Note that this updated method is not the same thing as the Linux process memory mapping and doesn't rely on OS APIs in any way. It is a purely compile-time hack, not a runtime one.

What I'd love to see is an healthy ecosystem of open-source packages that are truly safe: using a safe language, without any escape hatches, etc...

E.g.: Libraries for decoding new image formats like JPEG XL ought to be 100% safe, but they're not! This hampers adoption, because browsers won't import huge chunks of potentially dangerous code.

Now we can't have HDR photos on the web because of this specific issue: The Chromium team removed libjxl from the code base because of legitimate security concerns.
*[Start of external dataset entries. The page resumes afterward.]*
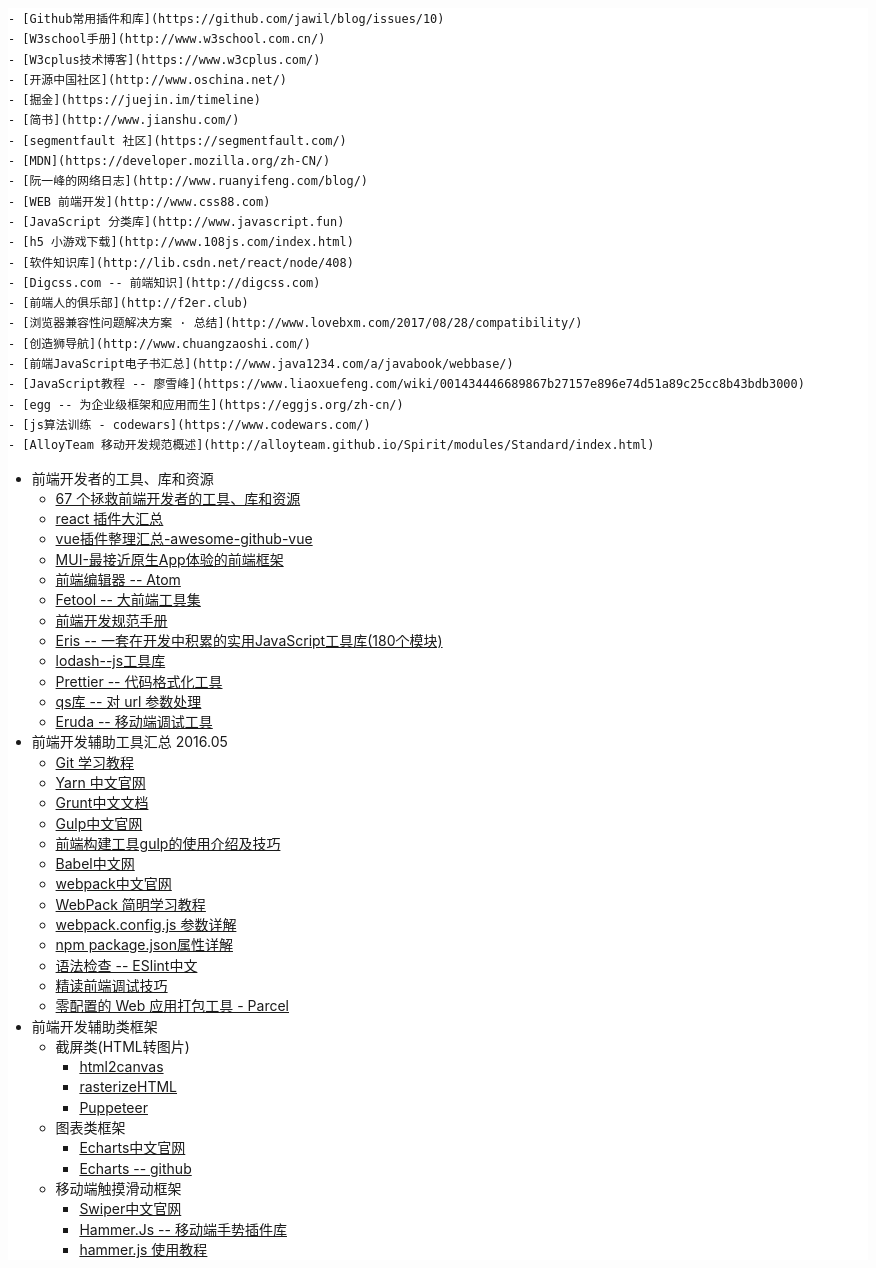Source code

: 	- [Github常用插件和库](https://github.com/jawil/blog/issues/10)
	- [W3school手册](http://www.w3school.com.cn/)
	- [W3cplus技术博客](https://www.w3cplus.com/)
	- [开源中国社区](http://www.oschina.net/)
	- [掘金](https://juejin.im/timeline)
	- [简书](http://www.jianshu.com/)
	- [segmentfault 社区](https://segmentfault.com/)
	- [MDN](https://developer.mozilla.org/zh-CN/)
	- [阮一峰的网络日志](http://www.ruanyifeng.com/blog/)
	- [WEB 前端开发](http://www.css88.com)
	- [JavaScript 分类库](http://www.javascript.fun)
	- [h5 小游戏下载](http://www.108js.com/index.html)
	- [软件知识库](http://lib.csdn.net/react/node/408)
	- [Digcss.com -- 前端知识](http://digcss.com)
	- [前端人的俱乐部](http://f2er.club)
	- [浏览器兼容性问题解决方案 · 总结](http://www.lovebxm.com/2017/08/28/compatibility/)
	- [创造狮导航](http://www.chuangzaoshi.com/)
	- [前端JavaScript电子书汇总](http://www.java1234.com/a/javabook/webbase/)
	- [JavaScript教程 -- 廖雪峰](https://www.liaoxuefeng.com/wiki/001434446689867b27157e896e74d51a89c25cc8b43bdb3000)
	- [egg -- 为企业级框架和应用而生](https://eggjs.org/zh-cn/)
	- [js算法训练 - codewars](https://www.codewars.com/)
	- [AlloyTeam 移动开发规范概述](http://alloyteam.github.io/Spirit/modules/Standard/index.html)
- 前端开发者的工具、库和资源
	- [67 个拯救前端开发者的工具、库和资源](http://zcfy.cc/article/67-useful-tools-libraries-and-resources-for-saving-your-time-as-a-web-developer-4174.html)
	- [react 插件大汇总](https://github.com/brillout/awesome-react-components)
	- [vue插件整理汇总-awesome-github-vue](https://github.com/opendigg/awesome-github-vue)
	- [MUI-最接近原生App体验的前端框架](http://www.dcloud.io/mui.html)
	- [前端编辑器 -- Atom](https://atom.io/)
	- [Fetool -- 大前端工具集](http://www.fefork.com/fetool/)
	- [前端开发规范手册](http://zhibimo.com/read/Ashu/front-end-style-guide/index.html)
	- [Eris -- 一套在开发中积累的实用JavaScript工具库(180个模块)](https://github.com/liriliri/eris/blob/master/README_CN.md)
	- [lodash--js工具库](https://lodash.com/)
	- [Prettier -- 代码格式化工具](https://prettier.io)
	- [qs库 -- 对 url 参数处理](https://github.com/ljharb/qs)
	- [Eruda -- 移动端调试工具](https://github.com/liriliri/eruda/blob/master/doc/README_CN.md)
- 前端开发辅助工具汇总 2016.05
	-  [Git 学习教程](https://learngitbranching.js.org/)
	-  [Yarn 中文官网](https://yarnpkg.com/zh-Hans/)
	-  [Grunt中文文档](http://www.gruntjs.net/)
	-  [Gulp中文官网](http://www.gulpjs.com.cn/)
	-  [前端构建工具gulp的使用介绍及技巧](http://www.cnblogs.com/2050/p/4198792.html)
	-  [Babel中文网](http://babeljs.cn/)
	-  [webpack中文官网](https://doc.webpack-china.org)
	-  [WebPack 简明学习教程](http://www.jianshu.com/p/b95bbcfc590d)
	-  [webpack.config.js 参数详解](http://blog.csdn.net/zaichuanguanshui/article/details/53610694)
	-  [npm package.json属性详解](http://www.cnblogs.com/tzyy/p/5193811.html)
	-  [语法检查 -- ESlint中文](http://eslint.cn/docs/rules/)
	-  [精读前端调试技巧](https://zhuanlan.zhihu.com/p/27334352)
	-  [零配置的 Web 应用打包工具 - Parcel](http://www.css88.com/doc/parcel/)
- 前端开发辅助类框架
	- 截屏类(HTML转图片)
		- [html2canvas](https://github.com/niklasvh/html2canvas)
		- [rasterizeHTML](https://cburgmer.github.io/rasterizeHTML.js/)
		- [Puppeteer](https://github.com/GoogleChrome/puppeteer)
	- 图表类框架
		- [Echarts中文官网](http://echarts.baidu.com/index.html)
		- [Echarts -- github](https://github.com/ecomfe/echarts)
	- 移动端触摸滑动框架
		- [Swiper中文官网](http://www.swiper.com.cn)  
		- [Hammer.Js -- 移动端手势插件库](http://hammerjs.github.io)
		- [hammer.js 使用教程](http://www.cnblogs.com/iamlilinfeng/p/4239957.html)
A million other things are also going to be "unsupported" for a long time because of the perceived (and real!) dangers of importing third-party dependencies.

We'll be stuck with JPG, GIF, and PNG forever because there is no easy way to share code that is truly safe in the "pure function with no side-effects" sense.

PS: This type of issues is also the root-cause of issues like Log4J and various XML decoder security problems. By default, most languages allow arbitrary code even for libraries that ought to perform "pure transformations" of one data format to another, such as reaching out to LDAP servers over TCP/IP sockets, as in the case with Log4J. Similarly, XML decoders by default use HTTP to retrieve referenced files, which is madness. Even "modern" formats like YAML make this mistake, with external file references on by default!

> What you probably want is a runtime VM, like WASM.

Sure, that's one way to sandbox applications, but in principle it ought to be entirely possible to have a totally safe ahead-of-time compiled language and/or standard library.

Rust is really close to this goal, but falls just short because of tricks like this macro backdoor. (It would also need a safe subset of the standard library.)

> The linked updated library uses a different method: it literally smuggles the "unsafe" keyword past the safety checks by removing the space character from "un safe".

> This can and should be caught by the compiler -- it has full access the syntax tree at every intermediate stage of compilation! Instead, the Cargo tool and the rustc compiler are simply keyword-searching for the literal string "unsafe", and are hence easily fooled.

This is not what's going on. No Rust tool performs any such string scanning. The "un safe" with the space is purely for aesthetic effect. In fact, the proc macro works exactly the same when modified to just use "unsafe" directly, and cargo-geiger still doesn't report any issues.

The real effect is that macros and proc macros from foreign crates are allowed to emit unsafe { ... } blocks in their output, even if the caller of the macro uses #![forbid(unsafe_code)]. Effectively, the output is considered as coming from "different crate" from the caller with the #![forbid], so it's not effected by the forbidden lint. This behavior was implemented in [0], which silences all lints (including forbidden lints) within the output of macros defined in foreign crates, except for certain lints which explicitly opt-in.

The #![forbid(unsafe_code)] inside the src/lib.rs defining the proc macro similarly doesn't do anything, since it restricts the definition of the proc macro, but not the output of the proc macro.

As far as I know, there is currently no way to deny unsafe code in the output of proc macros.

[0] https://github.com/rust-lang/rust/pull/52467

The language itself may not do such string scanning, but reviewers and home-brewn scripts might.